WHAT YOU NEED TO DO:
Which lines of the entries below run from the one holding "middle mcp: (200, 225)" to the one holding "ring dip: (414, 344)", inclusive? Set down exactly those lines and no others.

Records from a data source:
○ ○ ○ ○ ○

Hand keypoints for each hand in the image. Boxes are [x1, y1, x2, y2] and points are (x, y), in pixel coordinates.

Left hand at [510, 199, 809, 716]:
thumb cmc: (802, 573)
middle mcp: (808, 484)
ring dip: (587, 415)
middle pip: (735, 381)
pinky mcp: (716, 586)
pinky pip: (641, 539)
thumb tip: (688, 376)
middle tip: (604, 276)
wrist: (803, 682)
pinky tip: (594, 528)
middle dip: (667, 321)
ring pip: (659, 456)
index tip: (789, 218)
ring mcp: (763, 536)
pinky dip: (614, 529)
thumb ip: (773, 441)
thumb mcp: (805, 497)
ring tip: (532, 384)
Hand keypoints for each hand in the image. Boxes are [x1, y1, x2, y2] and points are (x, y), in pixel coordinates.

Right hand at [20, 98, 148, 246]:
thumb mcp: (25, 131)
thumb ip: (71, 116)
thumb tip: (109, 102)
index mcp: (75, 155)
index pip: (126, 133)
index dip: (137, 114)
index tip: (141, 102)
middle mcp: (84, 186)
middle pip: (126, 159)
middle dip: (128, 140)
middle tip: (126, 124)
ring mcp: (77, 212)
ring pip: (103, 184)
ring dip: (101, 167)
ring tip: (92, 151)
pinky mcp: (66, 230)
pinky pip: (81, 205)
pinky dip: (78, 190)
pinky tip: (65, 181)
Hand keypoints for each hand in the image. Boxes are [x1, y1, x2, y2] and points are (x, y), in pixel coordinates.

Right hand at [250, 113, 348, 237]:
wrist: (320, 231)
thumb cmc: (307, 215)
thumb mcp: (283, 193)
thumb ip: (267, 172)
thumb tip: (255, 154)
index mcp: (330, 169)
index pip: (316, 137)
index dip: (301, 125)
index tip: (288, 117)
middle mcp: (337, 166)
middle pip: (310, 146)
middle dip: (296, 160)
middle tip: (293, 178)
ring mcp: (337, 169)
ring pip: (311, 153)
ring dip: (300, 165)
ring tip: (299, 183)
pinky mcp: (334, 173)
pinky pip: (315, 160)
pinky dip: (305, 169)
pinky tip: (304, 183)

○ ○ ○ ○ ○

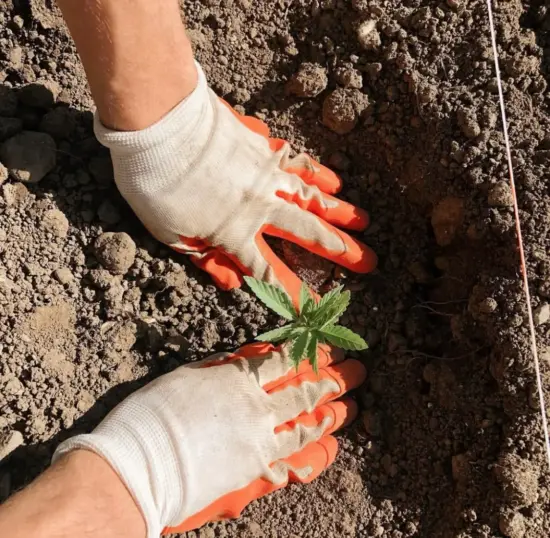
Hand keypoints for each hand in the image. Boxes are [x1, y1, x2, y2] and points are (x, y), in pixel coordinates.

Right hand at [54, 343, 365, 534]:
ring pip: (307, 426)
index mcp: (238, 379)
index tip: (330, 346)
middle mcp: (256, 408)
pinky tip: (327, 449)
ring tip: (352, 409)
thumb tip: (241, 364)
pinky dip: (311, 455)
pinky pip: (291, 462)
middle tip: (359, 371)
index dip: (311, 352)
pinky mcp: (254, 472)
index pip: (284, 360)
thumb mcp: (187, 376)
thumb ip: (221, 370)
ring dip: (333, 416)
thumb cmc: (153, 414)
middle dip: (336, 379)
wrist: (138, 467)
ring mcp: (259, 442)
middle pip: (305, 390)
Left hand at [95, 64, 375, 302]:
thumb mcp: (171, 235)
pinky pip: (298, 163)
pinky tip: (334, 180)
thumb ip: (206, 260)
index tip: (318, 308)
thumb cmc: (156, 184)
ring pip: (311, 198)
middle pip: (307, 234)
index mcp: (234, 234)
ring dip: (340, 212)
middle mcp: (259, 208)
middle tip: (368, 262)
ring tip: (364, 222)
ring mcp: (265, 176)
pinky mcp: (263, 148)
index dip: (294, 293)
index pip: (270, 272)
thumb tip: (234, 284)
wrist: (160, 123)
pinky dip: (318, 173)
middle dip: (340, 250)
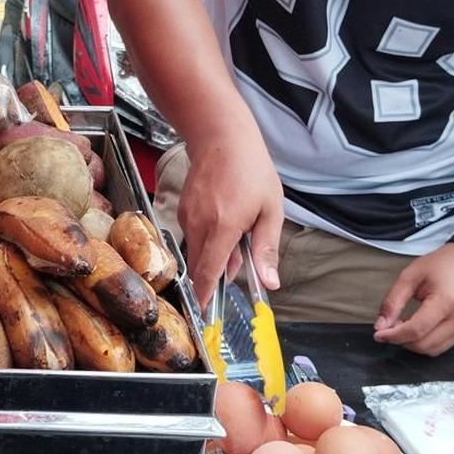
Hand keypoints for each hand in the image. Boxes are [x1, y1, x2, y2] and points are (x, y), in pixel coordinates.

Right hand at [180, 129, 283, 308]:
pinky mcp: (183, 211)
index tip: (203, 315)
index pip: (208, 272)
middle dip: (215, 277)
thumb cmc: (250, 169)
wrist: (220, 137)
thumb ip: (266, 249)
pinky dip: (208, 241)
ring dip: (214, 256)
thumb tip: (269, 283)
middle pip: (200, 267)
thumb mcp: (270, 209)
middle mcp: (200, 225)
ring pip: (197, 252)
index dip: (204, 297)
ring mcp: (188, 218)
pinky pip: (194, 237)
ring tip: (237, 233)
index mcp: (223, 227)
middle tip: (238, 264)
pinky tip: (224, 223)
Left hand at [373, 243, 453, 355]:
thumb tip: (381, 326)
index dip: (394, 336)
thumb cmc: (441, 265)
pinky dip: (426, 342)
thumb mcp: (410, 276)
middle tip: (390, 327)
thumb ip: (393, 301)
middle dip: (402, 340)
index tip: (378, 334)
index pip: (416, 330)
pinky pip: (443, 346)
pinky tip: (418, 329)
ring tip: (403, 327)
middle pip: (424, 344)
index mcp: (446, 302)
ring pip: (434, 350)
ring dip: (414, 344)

○ ○ ○ ○ ○

THE ANSWER:
middle mcp: (200, 225)
ring pip: (197, 252)
index dip: (204, 297)
ring mcp: (188, 218)
pinky pip: (194, 237)
ring tip: (237, 233)
index mcp: (223, 227)
middle tip: (238, 264)
pinky tip: (224, 223)
Left hand at [373, 243, 453, 355]:
thumb tip: (381, 326)
index dip: (394, 336)
thumb cmc: (441, 265)
pinky dip: (426, 342)
thumb mcp: (410, 276)
middle tip: (390, 327)
thumb ip: (393, 301)
middle dip: (402, 340)
index tip: (378, 334)
index pip: (416, 330)
pinky pip: (443, 346)
pinky tip: (418, 329)
ring tip: (403, 327)
middle pip: (424, 344)
index mcp: (446, 302)
ring pip: (434, 350)
ring dip: (414, 344)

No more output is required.